It is always a privilege to watch an Official Selection of the Sundance Film Festival. I have had the pleasure to screen a few films from Sundance 2013, and I have not been disappointed. Soldate Jeanette (‘Soldier Jane’ translated to English) is not the most captivating I have seen from Sundance, but with its digital camera aesthetics and visually striking images, it definitely carries a certain charm. Director Daniel Hoesl’s first feature-length film focuses on Fanni, an aging woman who is faced with eviction from her apartment. Fanni considers rent an unnecessary expense after twenty long years of living in her home, so she has refused to pay rent for the last three. Instead she spends her money on leisurely activities such as Tae Kwon Do classes or going to the Cineplex to watch silent films. Eventually her ignorance of standard living expenses catches up to her, and she escapes to the country, evading every necessary payment possible, be it a train ticket or a rental car (she takes a dealership car for a “test drive”). Soon Fanni finds herself at a farm run by a group of men and a woman named Anna, who begins to look at Fanni with jealousy. Eventually, Fanni and Anna develop a meaningful friendship.
This film’s biggest enemy is its pace. While it has very intriguing content, the amount of time it takes to either resolve conflict or introduce new conflict is very difficult to sit through. I am normally a fan of long takes or lingering shots, but in this film they are a dime a dozen. Because they are so frequent, it is hard to find a solid purpose in their existence (if they have any purpose at all). Largely, they are frustrating. If viewer frustration was Mr. Hoesl’s goal in consistent lingering scenes or long takes of minimal activity, he certainly achieved it. This is unfortunate, as the film has such incredible strength behind the snail-like pace.
As you might glean from my synopsis, this film sets out to make money trivial. Fanni believes that spending money on rent is unnecessary, but routinely enjoys her leisure activities, which cost money. However, she even demonstrates how spending money on leisurely activities can be trivial, as she falls asleep at the Cineplex while watching The Passion of Joan of Arc (1928). While Fanni’s screening of Joan of Arc may hold some significance to the director, the idea of wasting money (paying for a ticket, but sleeping through the movie) is what I take to be the most significant critique. Eventually, subtle imagery is thrown by the wayside, as Fanni finally frees herself from her financial troubles by burning the rest of the cash she has in order to keep herself warm for the night, prior to finding the aforementioned farm.
The burning of cash fades to black, and viewers are soon greeted with the slaughtering of a cow (introducing the characters who live on the farm). Be warned, this slaughter is one of the more gruesome slaughterhouse scenes I have seen in my lifetime.
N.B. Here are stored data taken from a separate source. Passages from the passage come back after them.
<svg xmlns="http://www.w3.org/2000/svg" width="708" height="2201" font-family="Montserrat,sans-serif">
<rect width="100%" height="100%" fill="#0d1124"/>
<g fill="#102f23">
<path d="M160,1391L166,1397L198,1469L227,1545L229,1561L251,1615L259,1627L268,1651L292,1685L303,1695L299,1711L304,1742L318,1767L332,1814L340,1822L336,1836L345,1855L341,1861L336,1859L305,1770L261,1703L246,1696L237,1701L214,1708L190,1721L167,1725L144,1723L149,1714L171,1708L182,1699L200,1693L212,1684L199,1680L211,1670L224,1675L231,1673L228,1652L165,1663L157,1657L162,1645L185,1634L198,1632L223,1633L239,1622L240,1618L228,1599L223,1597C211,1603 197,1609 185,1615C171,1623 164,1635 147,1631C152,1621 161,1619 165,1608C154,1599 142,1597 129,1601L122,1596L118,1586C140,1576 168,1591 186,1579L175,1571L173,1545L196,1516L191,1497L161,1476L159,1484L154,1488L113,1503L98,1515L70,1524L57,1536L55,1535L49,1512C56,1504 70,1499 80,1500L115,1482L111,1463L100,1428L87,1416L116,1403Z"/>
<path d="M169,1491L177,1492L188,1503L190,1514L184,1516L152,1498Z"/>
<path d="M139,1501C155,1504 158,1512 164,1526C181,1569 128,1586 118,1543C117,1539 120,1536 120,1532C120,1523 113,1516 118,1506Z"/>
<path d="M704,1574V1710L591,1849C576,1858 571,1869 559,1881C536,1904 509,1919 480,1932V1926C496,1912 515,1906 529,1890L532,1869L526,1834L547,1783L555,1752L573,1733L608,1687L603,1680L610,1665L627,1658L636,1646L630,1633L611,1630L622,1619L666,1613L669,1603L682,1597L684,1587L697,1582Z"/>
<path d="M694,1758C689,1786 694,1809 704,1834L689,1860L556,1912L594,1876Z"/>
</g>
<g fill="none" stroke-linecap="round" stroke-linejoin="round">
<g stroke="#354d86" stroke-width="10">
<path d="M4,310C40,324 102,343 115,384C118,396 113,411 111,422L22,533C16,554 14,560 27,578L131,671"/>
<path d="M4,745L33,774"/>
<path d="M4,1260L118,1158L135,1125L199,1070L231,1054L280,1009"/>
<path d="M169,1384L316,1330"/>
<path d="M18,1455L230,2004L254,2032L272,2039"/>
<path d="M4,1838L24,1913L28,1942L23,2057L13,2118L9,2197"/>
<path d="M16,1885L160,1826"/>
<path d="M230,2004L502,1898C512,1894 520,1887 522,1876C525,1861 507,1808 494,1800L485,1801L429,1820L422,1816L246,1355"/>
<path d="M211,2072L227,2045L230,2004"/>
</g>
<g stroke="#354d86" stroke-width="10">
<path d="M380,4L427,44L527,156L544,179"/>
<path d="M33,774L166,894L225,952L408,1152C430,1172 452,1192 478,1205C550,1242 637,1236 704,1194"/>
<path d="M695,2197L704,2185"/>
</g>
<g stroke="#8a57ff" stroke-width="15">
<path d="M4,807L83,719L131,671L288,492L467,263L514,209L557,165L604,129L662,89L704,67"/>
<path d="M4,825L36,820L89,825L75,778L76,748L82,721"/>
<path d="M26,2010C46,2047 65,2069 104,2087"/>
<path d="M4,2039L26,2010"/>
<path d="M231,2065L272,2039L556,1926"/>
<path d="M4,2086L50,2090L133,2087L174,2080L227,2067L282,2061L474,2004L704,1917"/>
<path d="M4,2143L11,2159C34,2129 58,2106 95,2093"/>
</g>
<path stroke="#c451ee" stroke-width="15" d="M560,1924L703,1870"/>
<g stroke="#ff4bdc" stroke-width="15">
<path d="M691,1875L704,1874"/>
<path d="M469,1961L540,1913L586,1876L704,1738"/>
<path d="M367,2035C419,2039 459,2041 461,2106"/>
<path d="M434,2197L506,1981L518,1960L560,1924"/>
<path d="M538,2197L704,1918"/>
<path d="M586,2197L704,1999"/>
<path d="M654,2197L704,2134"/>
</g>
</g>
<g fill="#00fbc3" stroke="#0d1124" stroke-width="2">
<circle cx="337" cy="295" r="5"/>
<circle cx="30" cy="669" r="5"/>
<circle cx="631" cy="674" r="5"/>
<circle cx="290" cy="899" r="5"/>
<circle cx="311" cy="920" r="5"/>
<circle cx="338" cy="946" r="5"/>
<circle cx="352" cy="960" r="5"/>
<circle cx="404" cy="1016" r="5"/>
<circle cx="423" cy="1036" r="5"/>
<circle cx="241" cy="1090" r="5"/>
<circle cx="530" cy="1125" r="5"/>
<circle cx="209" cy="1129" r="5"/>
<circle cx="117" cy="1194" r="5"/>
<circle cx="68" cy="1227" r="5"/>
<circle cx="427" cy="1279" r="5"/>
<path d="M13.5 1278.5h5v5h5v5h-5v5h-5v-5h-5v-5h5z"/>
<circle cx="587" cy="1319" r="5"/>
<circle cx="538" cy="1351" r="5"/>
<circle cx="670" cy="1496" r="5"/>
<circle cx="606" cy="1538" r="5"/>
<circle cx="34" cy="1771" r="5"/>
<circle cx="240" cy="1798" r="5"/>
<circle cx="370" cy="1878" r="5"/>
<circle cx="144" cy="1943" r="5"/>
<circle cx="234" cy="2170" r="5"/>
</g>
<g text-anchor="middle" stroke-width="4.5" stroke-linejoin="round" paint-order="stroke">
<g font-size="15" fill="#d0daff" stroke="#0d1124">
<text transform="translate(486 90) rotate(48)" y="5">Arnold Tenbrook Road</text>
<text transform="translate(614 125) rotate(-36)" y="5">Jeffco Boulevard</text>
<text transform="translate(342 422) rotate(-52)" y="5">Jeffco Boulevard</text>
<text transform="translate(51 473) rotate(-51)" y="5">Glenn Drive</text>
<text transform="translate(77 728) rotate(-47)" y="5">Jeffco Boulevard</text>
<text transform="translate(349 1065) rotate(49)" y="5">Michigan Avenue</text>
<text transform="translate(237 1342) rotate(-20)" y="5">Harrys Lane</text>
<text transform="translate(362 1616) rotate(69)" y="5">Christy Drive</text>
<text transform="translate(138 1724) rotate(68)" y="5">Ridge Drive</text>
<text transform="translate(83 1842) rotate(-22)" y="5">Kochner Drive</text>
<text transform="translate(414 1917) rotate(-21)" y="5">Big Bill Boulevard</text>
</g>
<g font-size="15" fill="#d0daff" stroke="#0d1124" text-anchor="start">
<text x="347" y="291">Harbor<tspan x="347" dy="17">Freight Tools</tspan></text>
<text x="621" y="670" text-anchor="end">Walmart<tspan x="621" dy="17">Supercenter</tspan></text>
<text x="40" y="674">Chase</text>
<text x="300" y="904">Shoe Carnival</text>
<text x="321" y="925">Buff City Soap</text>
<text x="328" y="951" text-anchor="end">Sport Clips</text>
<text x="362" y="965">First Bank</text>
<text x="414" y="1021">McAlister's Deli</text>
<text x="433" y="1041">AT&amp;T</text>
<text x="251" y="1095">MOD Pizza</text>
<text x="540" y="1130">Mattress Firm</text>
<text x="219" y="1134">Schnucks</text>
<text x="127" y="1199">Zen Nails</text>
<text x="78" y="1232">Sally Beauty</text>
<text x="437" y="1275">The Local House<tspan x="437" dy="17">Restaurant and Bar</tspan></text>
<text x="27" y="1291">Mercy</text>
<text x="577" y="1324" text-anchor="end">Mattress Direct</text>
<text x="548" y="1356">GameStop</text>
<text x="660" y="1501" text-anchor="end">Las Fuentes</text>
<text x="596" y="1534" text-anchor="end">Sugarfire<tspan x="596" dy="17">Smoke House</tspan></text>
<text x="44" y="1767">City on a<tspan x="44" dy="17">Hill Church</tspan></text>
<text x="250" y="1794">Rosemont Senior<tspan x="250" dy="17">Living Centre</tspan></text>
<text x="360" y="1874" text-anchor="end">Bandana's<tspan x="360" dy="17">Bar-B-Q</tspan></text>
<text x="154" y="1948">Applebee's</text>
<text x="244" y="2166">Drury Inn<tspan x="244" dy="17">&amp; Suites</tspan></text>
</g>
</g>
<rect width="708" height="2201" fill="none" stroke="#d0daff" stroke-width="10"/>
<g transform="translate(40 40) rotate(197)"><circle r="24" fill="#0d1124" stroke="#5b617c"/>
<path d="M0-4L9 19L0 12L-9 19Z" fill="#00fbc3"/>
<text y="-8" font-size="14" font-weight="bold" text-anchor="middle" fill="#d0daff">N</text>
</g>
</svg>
Filmmakers have long captured the slaughtering of animals with their cameras to make political statements, and that has not changed here. What has changed is the sheer amount of screen time that this slaughter occupies. The visceral imagery, though disturbing, is a fantastic contrast to Fanni’s previous superficial lifestyle. The cash that made this lifestyle possible has been destroyed, and we are now witnessing something we expect to remain behind the scenes, but revealed to us in extreme detail. In the absence of wealth, we are able to see the ugliness and the beauty beneath the surface.
This is largely the point I believe the film intends to make. Though I only focused on a few scenes, each image connects directly to the film’s message. Unfortunately, the pace of the film makes this message very hard to enjoy. Overall, it is a wonderful combination of ideals and images that demands quite a large amount of patience from the viewer.